In an effort to improve machine-to-web interoperability and to provide end-users with greater control over personal data, a proposed solution would be to start enforcing semantic description of data being transmitted from a user's browser via form post, XHR, JSON, cookie or URL.

The strategy word work as follows. Legacy forms, cookies, XHR requests (and perhaps URLs) would require the user to confirm that they allow submission of data to the server. Web application providers could aquire special status for their forms, and bypass this confirmation, by making their data semantic compliant. This would simply involve the alignment of data fields (ie. form fields) with established ontologies. For example, a credit card form containing fields for the cardholder's name, credit card number, and expiry date would have additional markup that tied each field to a "standard" (third-party) ontology maintained within a metadata registry (such as NIEM). Additionally, further semantic enforcement could be applied by requiring that labels associated with form fields match against a set of labels (synonyms) associated with a given concept term within the ontology.

It would be the responsibility of the browser to check that all data being submitted over the web has been semantically identified. The browser would perform this check by parsing the data (form post, XHR request, cookie, JSON?) and extracting a list of field names (or datatypes). The list of field names would be matched against a semantics schema. The semantics schema would be constructed by the browser by either parsing a document fragment containing the the schema or by parsing the inline semantic associations defined on the form field tags themselves. If all fields validate the data would be transmitted without user interaction. If some or all fields fail to validate the browser would notify the user that "unknown data" was about to be transmitted to the server.

Ideally the browser would provide additional funcitonality that would allow end-users to tag semantically unidentified form fields whenever they fail the schema validation step. The browser would need the capacity to connect to a search service(configurable) that would search for the unidentified fields and provide guesses for the user to select from. The selected concept would be cached so that subsequent data submissions to the same server/url would not required re-validation.
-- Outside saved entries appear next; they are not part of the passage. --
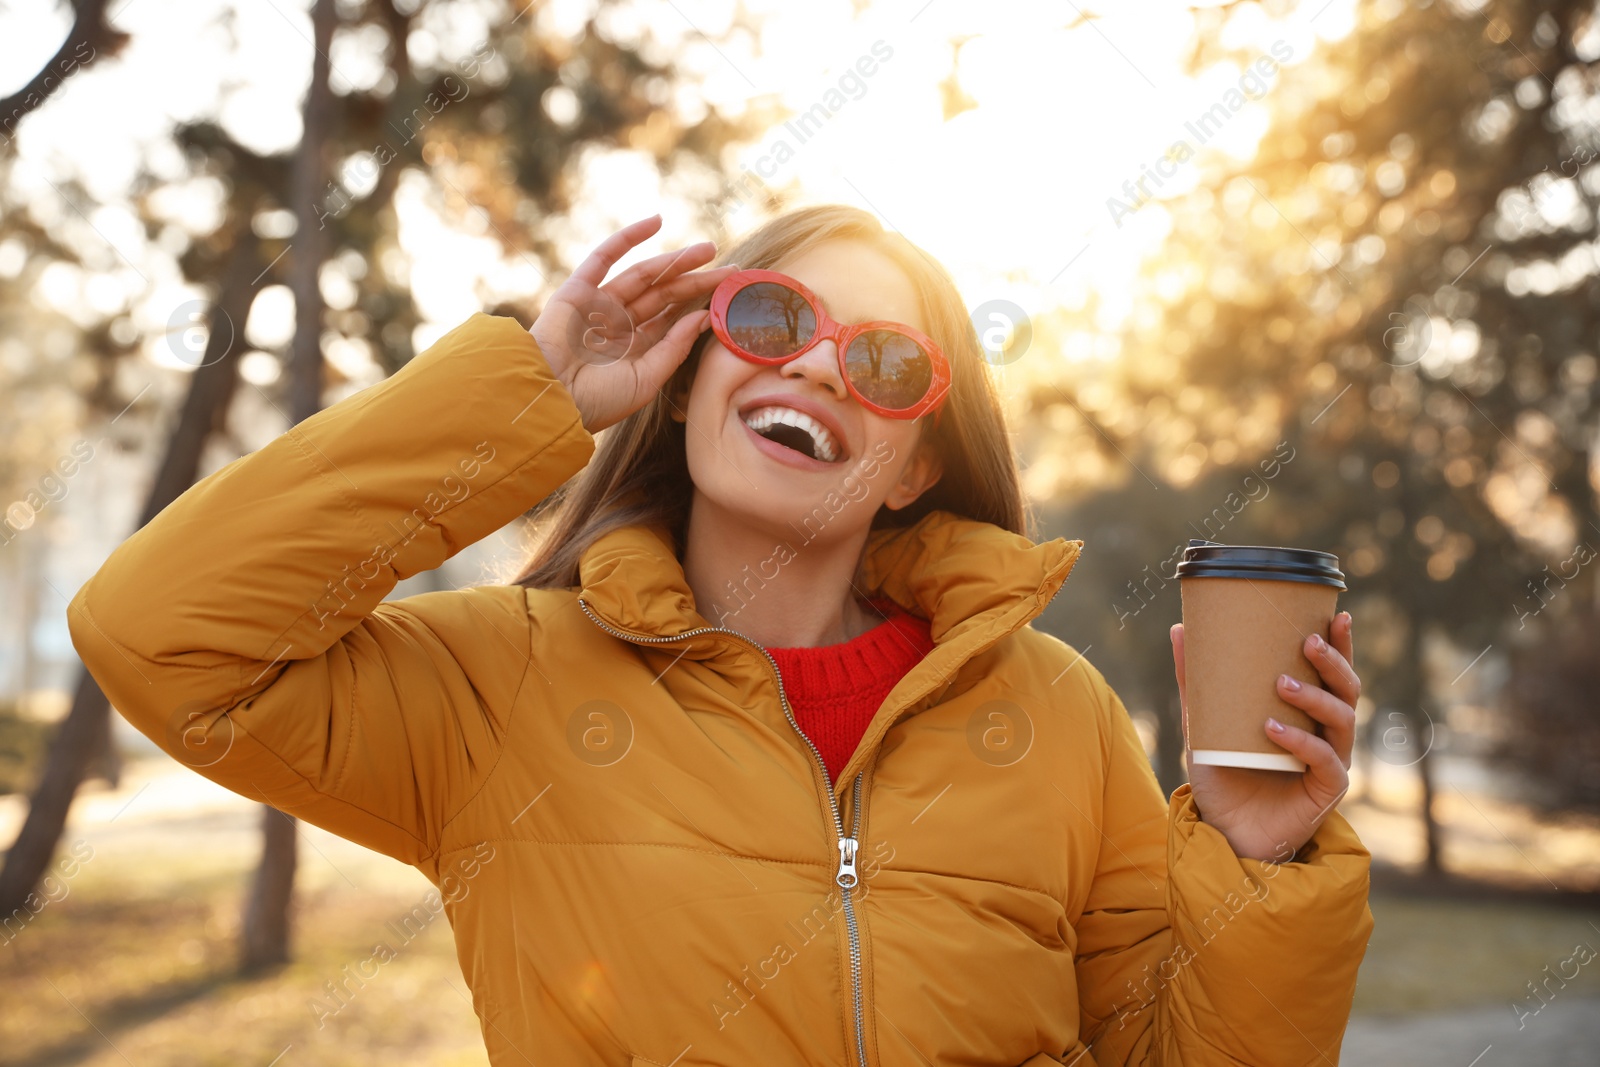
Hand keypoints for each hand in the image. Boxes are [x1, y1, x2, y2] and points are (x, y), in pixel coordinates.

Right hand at [529, 214, 739, 433]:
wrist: (548, 400)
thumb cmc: (597, 401)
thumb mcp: (646, 379)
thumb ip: (673, 347)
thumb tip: (703, 317)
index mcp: (635, 349)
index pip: (673, 318)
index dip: (701, 303)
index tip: (731, 291)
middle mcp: (619, 324)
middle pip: (665, 295)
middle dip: (696, 279)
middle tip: (730, 266)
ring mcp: (599, 305)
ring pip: (645, 275)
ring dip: (675, 260)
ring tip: (707, 249)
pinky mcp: (578, 290)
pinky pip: (605, 257)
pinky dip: (628, 237)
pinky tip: (655, 222)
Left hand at [1170, 611, 1358, 862]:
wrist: (1224, 832)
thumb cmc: (1223, 776)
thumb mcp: (1204, 724)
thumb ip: (1195, 681)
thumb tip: (1180, 629)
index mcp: (1309, 714)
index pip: (1333, 674)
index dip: (1341, 645)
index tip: (1337, 615)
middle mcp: (1327, 735)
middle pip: (1347, 691)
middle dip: (1333, 663)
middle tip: (1306, 642)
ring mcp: (1331, 763)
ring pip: (1343, 721)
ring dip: (1315, 698)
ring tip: (1283, 684)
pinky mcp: (1326, 792)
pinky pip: (1325, 762)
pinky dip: (1300, 741)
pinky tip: (1273, 729)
Optionally, a mechanism for sharing the concept selection with other users could be provided. This could occur by submitting the chosen selection along with the data in the post to the server or by recording the match at the semantic search provider as part of the search. There is very little infrastructure in place to support this aspect of semantic identification so it may be a more long-term objective.

Some mechanism may also be necessary for internal corporate/community web applications to prevent or override semantic shema validation of submitted data. By default users should still likely be required to enable overrides for particular URL's, subdomains or domains.
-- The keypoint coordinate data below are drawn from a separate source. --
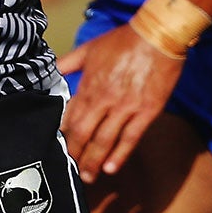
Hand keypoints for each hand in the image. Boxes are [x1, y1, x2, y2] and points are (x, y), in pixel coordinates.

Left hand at [59, 25, 185, 181]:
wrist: (158, 36)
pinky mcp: (147, 111)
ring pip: (105, 140)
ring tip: (89, 176)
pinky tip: (111, 168)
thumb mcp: (89, 48)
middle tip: (72, 169)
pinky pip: (131, 138)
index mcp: (89, 85)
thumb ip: (68, 62)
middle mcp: (105, 99)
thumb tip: (52, 71)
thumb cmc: (124, 40)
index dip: (64, 135)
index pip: (71, 117)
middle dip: (76, 154)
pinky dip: (120, 155)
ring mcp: (126, 107)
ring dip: (94, 161)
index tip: (59, 147)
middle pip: (84, 133)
Requiring the deconstruction of URL's and semantic schema validation of terms contained with a URL or query string would be difficult or impossible at this stage. It is difficult to determine which terms within a URL are datatypes and which are data. Going forward it may be desirable to put a mechanism in place that encourages semantic identification of URL content. A similar strategy to the one proposed for form data could be implemented whereby a schema is defined for the URL. Web content providers would identify the terms used within their URLs. Eventually providers could be discouraged from using unvalidated URL's by prompting users to approve URL's that cannot be semantically validated.

One final piece of the semantic package that it would be nice to see in browsers would be the ability to log all data that has been submitted. Filtering tools could then be written that manage where and when data has been submitted and assist in managing this data in the future.